Mr. MacDougall began his career at StFX in 1988, at the campus bookstore then moving to the mailroom where he made his mark as a dedicated worker and friend to countless students, staff and faculty. He is known for taking great care in his delivery of postal services to the campus community, always on time and always with a smile. Mr. MacDougall was described as someone who goes out of his way to make each and every person feel welcomed and seen. “We could not be prouder to call him one of our own,” said Students’ Union president Sophia Fabiano who made the announcement.

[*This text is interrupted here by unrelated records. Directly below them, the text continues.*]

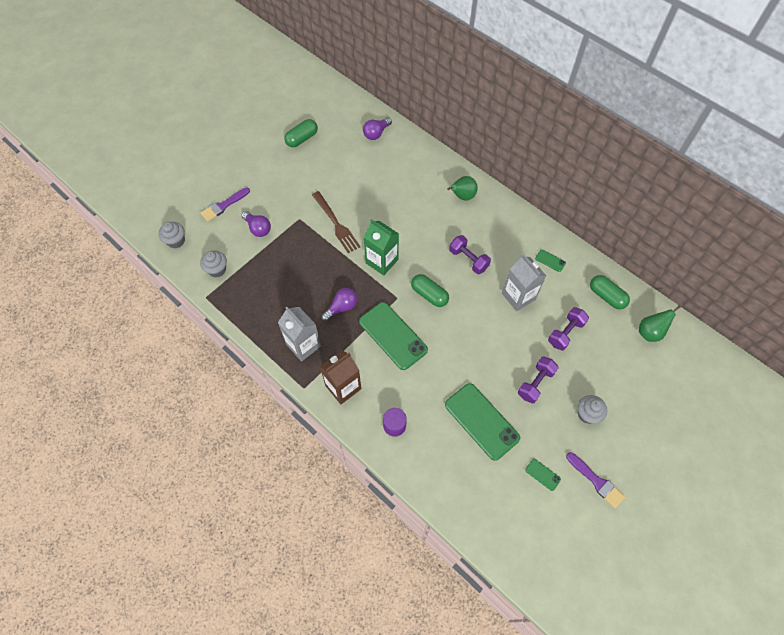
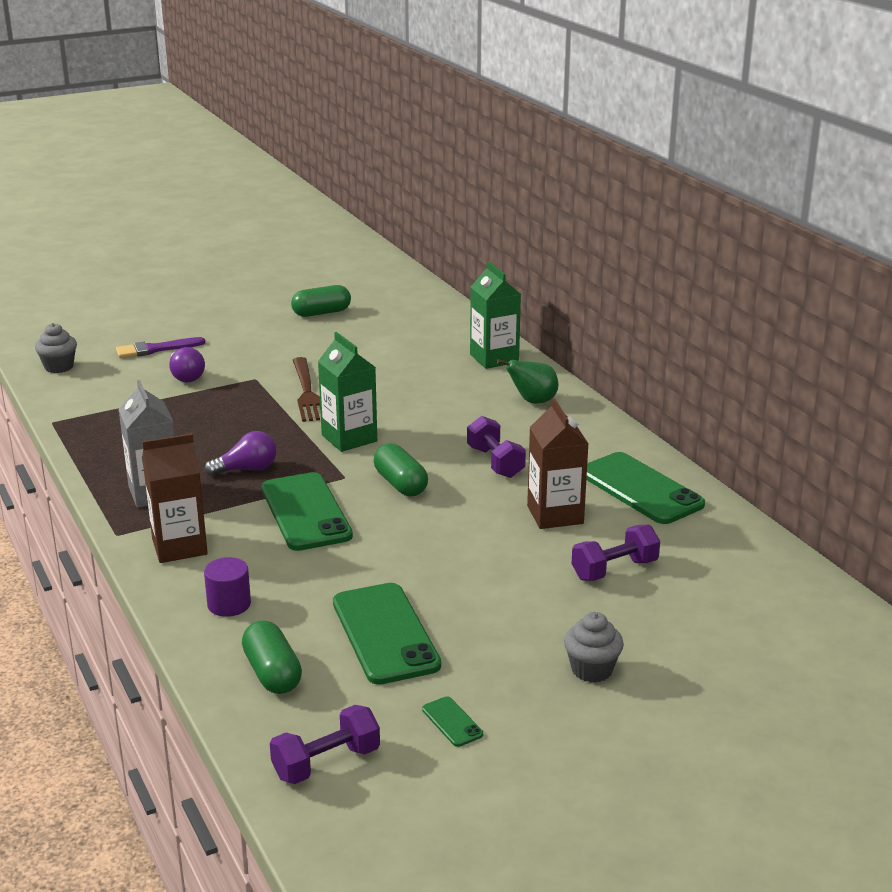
camera: 20 degrees right, 35 degrees down
grey cupcake [200,250,227,277] -> none
purple light bulb [363,117,392,140] -> none
grey carton [502,254,546,311] -> brown carton [527,398,588,529]
purple dumbbell [518,356,559,404] -> purple dumbbell moved to [270,705,380,784]
green phone [535,249,566,272] -> green phone [586,452,705,524], size x2.37
purple brush [566,452,625,508] -> none
green capsule [590,275,630,309] -> green capsule moved to [242,620,302,694]
green pear [639,305,681,342] -> none
none -> green carton [470,261,521,369]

“On behalf of the StFX Alumni Association, congratulations and let me see those shiny new pieces of jewelry,” StFX Alumni Association president Kathleen Sheridan said, bringing greetings on behalf of the association. “You are now officially the newest recipients of one of the most recognizable rings in the world and join tens of thousands of others who proudly display this symbol of StFX for all to see. Wearing this ring is a true privilege and serves as a representation of all that you have accomplished academically thus far.”
Whatever your X-Ring symbolizes personally, she said her hope is that, overall, it serves as a strong and constant reminder of your lifelong connection and dedication to StFX.

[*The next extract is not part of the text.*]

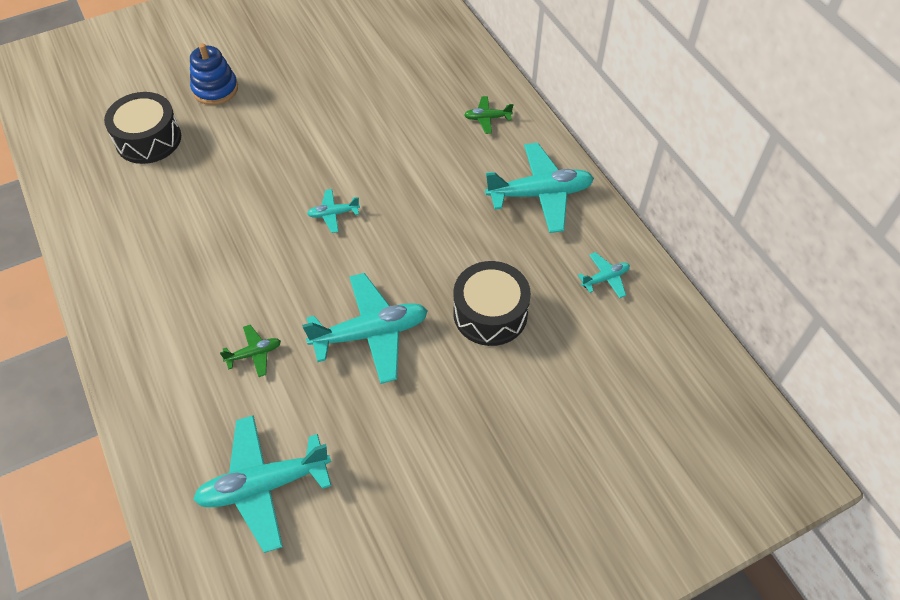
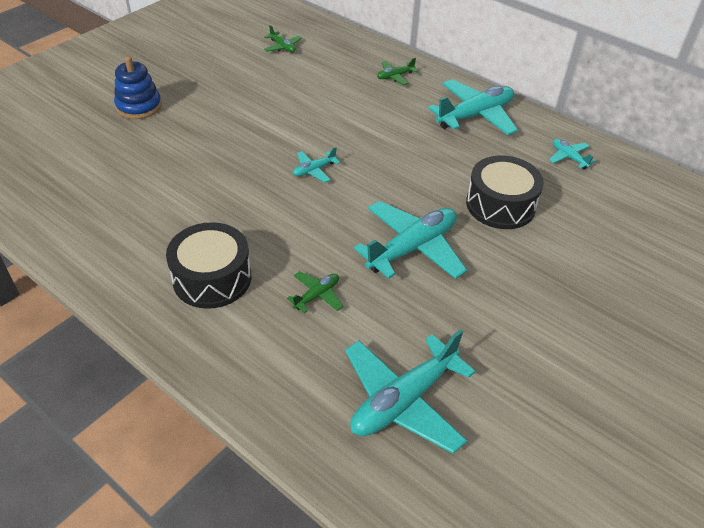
camera: 25 degrees left, 10 degrees down
black drum [104,92,181,164] -> black drum moved to [166,222,251,309]
turquoise plane [578,252,630,298] -> turquoise plane turned 75 degrees counterclockwise [549,139,595,169]
none -> green plane [264,25,302,53]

Ms. Sheridan advised the senior class to really soak in the feeling of this moment. “No other university in the world has a day quite like ours. The buzzing of excitement around campus and the town is palpable. I want you to promise to remember this feeling in the deep spirit and love for StFX.”
During the ceremony, senior student Brendan Roberts offered words of welcome. He too spoke of how the X-Ring is more than a piece of jewelry. It is a testament to our accomplishments, and a lifelong link to the Xaverian family, he said.
“For all students—from near and far—this ring is a reminder of the second home we found in the StFX community. It embodies the relationships between friends, peers, faculty, and community members who become like family during our university years.”
Classmates Dan Stewart read the explanation of the StFX motto, and Marcel Desmond read from the writings of Dr. Moses Coady. Robbie Hughes introduced the guest speaker and Rebekah Pitts gave the thanks. Ms. Fabiano led the Xaverian Commitment.
University Chaplain Father Donald MacGillivray delivered the invocation.
To begin the ceremony, candle bearers—Allison Briscoe, Grayson Cragg, Eve Daniels, Cole Kennedy, Emily Ketchum, Kendra MacDonell, Ella MacLeod, Alexia Parada-Castro, Evelyn Pequenera-Griffin, Sylvia Phee, Taylor Rasmussen, Lucas Seto, and Maddie Tenant—proceeded down the aisle to light 13 candles in the shape of an X.
Musicians, and students, Heidi Burns, Dane Pederson, Brendan Fitzpatrick and Malcolm MacNeil, played as the X-Rings were presented.
As the ceremony concluded, students filed out of the Keating Centre, tapping a wooden pew brought over from the University Chapel, a storied, decades-long tradition from when the ceremony was small enough to be held in that space.